Ok, so today I will be much shorter, and start right up with our findings. I ended my last post with a bunch of points, including our estimation that the Texas cap will reduce payouts in tried cases by 27%, and settled cases by 18% (assuming no change in the volume and mix of cases). In dollar terms, that corresponds to a reduction of $60M in payouts for tried cases, and $780M in settled cases. (For reasons that the paper outlines, these figures are in 1988$ -- to get to 2008$, multiply by 1.83 – and you get $110M, and $1.47B.
Whose hide do those savings come out of? Predictably enough, it is claimants with non-economic damages that exceed the cap – and the greater the percentage of one’s award that is non-economic and above the cap, the larger the impact. Payouts in tried cases are larger than in settled cases, and size does matter: 47% of the tried cases (and 18% of the settled cases) have paid non-economic damages that exceed the cap.
Who has paid non-economic damages that exceed the cap? We have demographic information on age, employment status, and whether the plaintiff is deceased or not. The following table shows how payout is affected, in the tried and settled cases, for various groups defined by these categories.

The table shows that some types of cases (death cases, cases in which the plaintiff is unemployed, and cases in which the plaintiff is elderly) had higher aggregate and per-claim reductions in payout. The reduction is larger in tried cases than in settled cases – which makes sense, since as noted above, the payouts in settled cases are smaller. This means that fewer cases are over the cap, and those that are have a smaller “haircut” from the cap. The differences are statistically significant for per-case mean reductions in tried cases, comparing death with non-death (23% v. 12%), and unemployed with employed (19% v. 11%) – but not for elderly v. adult-non-elderly (19% v. 14%).
The next table provides a finer breakdown for adult, non-elderly plaintiffs.

There is a striking gap between the 53% aggregate reduction in payout for unemployed deceased plaintiffs, versus 17% for employed deceased plaintiffs or 15% for employed non-deceased plaintiffs. The gap for unemployed non-deceased plaintiffs v. employed non-deceased plaintiffs is more modest (24% v. 15%). Within the death and non-death groups, the per-case mean differences are not significant -- perhaps due to small sample size, but they become so in the last comparison, between unemployed deceased plaintiffs and employed non-deceased plaintiffs (31% v. 9%).

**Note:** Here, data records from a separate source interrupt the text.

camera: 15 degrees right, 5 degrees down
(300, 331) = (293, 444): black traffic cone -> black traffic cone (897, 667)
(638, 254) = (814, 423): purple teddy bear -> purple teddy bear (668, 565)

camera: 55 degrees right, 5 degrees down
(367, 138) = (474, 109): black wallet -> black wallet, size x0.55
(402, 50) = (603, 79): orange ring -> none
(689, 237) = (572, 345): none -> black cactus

To summarize, the Texas cap hits hardest those with large non-economic damage awards – and those plaintiffs are disproportionately likely to be deceased, unemployed, and perhaps elderly.

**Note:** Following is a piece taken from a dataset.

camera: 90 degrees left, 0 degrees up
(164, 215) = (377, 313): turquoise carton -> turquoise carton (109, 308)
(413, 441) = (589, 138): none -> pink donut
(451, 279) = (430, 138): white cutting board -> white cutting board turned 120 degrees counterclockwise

My next post will address how “tweaking” cap design affects the impact. Stated differently, it will address which of the 31 states has the most severe and least severe cap -- and how a $250k flat cap compares to a $1.75M total damages cap in terms of its impact on payouts.
Related Posts (on one page):
- Damage Caps and Medical Malpractice VII
- Damage Caps and Medical Malpractice Litigation: VI
- Damage Caps and Medical Malpractice Litigation: V
- Damage Caps and Medical Malpractice Litigation: IV
- Damage Caps and Medical Malpractice Litigation: III
- Damage Caps and Medical Malpractice Litigation: II
- Damage Caps and Medical Malpractice Litigation
My daughter's due date is effectively being decided by lawyers - the OB's won't go beyond a certain date for fear of lawsuits, not for medical reasons!
I suppose this study was worthwhile conducting, as it would have been very surprising if it had happened to find otherwise.
As the recently retired Associate Director for Research and Disputes of the National Practitioner Data Bank, I know of many instances of physicians with multiple malpractice payments but no action by State Medial Boards to restrict or revoke their licenses. The NPDB data also show that a very small percentage of physicians are responsible for the majority of all the money paid out for malpractice. If the Boards took action against these physicians, malpractice payments would be reduced because there would be less malpractice. Both the vast majority of good physicians and the public should demand strong action by the Medical Boards rather than lowering compensation to injured patients.
The case would revolve around whether the treatment provided comports with the medical standard of the area where the treatment is rendered. So your daughter's doctor, in determining a due date "deadline", is simply taking into account the opinions of many doctors who have won in lawsuits, i.e. whose opinions have taken the day over other doctors whose opinions have been deemed to be wrong.
Maybe this results in a more conservative kind of medicine, but wouldn't you rahter an oversafe doctor, rather than one open to experiment?
If I'm right, then uncapping non-economic damage awards would be yet another bait-and-switch social program, sold as a protection for the poor and weak and then feasted on by the comfortably-off.
It turns out that the factors which sway juries are not identical to the factors which improve patient care. The factors which improve a physician's malpractice risk are not the same ones which improve patients' risk.
People (particularly juries) are likely to think that a nonindicated blood test is harmless, and that it's great if doctors order them "just in case". But a nontrivial fraction of tests are abnormal even in healthy individuals. Ordering defensive tests may result in a great deal of patient harm, even though they sound "conservative".